- Fisch ist Luxus, das Meer in Gefahr (Fish is a luxury, the sea is in danger), Die Presse, June 8 2022.
- Streit um MSC-Siegel: Darf man eigentlich noch Fisch essen? (Controversy over the MSC seal: can you still eat fish?), ORF.at 18 June 2022
In these pieces, Greenpeace Austria criticises the MSC and identified several major weaknesses in the MSC criteria including:
- Certification bodies are given a great deal of leeway – in terms of the frequency and intensity of the controls. Certification companies are paid by fisheries, and Greenpeace Austria questions the independence of this process.
- By-catch regulations are not as strict as envisioned and have been watered down to the extent that this only applies if the economic loss is less than one-tenth and the bycatch is not ” negligible” or the reduction is “reasonable”.
- The regulation for shark finning is only good at first glance. The relevant EU regulation, for example, is stricter and prohibits any cutting off of fins on board.
- Monitoring and independent observation at sea to ensure compliance is not adequate.

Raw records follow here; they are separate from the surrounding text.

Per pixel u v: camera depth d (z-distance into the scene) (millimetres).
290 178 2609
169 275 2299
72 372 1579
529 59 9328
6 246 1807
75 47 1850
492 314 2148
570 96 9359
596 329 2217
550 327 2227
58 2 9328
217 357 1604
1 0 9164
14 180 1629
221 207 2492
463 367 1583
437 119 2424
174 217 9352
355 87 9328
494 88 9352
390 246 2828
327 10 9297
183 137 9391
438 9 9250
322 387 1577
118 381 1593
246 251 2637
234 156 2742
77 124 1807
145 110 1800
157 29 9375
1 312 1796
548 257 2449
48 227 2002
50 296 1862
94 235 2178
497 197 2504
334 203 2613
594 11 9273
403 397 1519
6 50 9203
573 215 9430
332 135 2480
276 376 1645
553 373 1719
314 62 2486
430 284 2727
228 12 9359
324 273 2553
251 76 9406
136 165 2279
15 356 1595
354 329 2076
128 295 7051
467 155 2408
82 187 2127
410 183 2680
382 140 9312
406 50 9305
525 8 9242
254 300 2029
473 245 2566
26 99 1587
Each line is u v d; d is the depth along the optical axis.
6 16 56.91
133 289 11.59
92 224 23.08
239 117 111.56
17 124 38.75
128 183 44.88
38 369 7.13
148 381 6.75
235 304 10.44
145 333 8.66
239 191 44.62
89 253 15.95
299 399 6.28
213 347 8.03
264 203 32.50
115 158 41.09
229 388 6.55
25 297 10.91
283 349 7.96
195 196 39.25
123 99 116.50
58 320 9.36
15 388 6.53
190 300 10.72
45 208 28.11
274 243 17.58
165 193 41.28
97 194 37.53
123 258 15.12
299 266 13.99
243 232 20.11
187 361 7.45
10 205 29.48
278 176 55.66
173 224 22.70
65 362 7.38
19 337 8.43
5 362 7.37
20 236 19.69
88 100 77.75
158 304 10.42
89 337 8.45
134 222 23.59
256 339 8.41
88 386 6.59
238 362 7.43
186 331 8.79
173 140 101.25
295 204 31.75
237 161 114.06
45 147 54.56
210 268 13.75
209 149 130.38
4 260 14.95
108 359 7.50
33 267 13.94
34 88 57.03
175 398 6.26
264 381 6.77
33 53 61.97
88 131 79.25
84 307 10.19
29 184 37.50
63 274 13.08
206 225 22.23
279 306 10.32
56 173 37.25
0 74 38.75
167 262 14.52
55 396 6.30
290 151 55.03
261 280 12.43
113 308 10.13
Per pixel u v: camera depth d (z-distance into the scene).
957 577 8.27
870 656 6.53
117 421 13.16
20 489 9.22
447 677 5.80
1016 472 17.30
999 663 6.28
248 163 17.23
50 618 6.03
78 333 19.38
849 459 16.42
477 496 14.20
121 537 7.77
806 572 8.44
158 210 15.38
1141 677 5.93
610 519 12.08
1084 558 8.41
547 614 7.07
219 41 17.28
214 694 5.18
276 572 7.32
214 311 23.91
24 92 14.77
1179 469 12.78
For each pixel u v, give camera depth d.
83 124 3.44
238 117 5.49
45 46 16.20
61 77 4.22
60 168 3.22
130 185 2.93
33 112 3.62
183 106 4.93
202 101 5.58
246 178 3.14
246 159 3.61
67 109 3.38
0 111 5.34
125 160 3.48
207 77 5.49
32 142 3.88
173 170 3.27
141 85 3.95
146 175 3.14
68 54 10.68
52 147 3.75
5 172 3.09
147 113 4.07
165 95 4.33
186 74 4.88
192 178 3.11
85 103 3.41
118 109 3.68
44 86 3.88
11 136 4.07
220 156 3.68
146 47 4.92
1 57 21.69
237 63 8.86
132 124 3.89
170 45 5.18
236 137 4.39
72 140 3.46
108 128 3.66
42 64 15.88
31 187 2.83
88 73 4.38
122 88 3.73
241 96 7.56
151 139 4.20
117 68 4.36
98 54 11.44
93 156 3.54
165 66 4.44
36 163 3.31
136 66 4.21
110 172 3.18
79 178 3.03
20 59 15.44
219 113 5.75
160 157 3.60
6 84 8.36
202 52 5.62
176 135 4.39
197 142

Quote translated to English “Our oceans are a blue treasure trove, turtles, sharks and dolphins live here. Healthy seas are essential in the fight against the climate crisis. But this habitat is increasingly being destroyed. Supposed eco-seals that pretend to be sustainable – but actually want to make profits – play a major role here. MSC is the opposite of marine protection – and is partly responsible for the catastrophic state of the seas,” says Ursula Bittner, economic expert at Greenpeace in Austria. “
Our thoughts: Many of the weaknesses raised in these articles by Greenpeace Austria are areas we have identified throughout the FSR and have called for improvements. It is clear that despite years of work on this review and extensive engagement with key stakeholders, the MSC has not listened to these calls for improvement.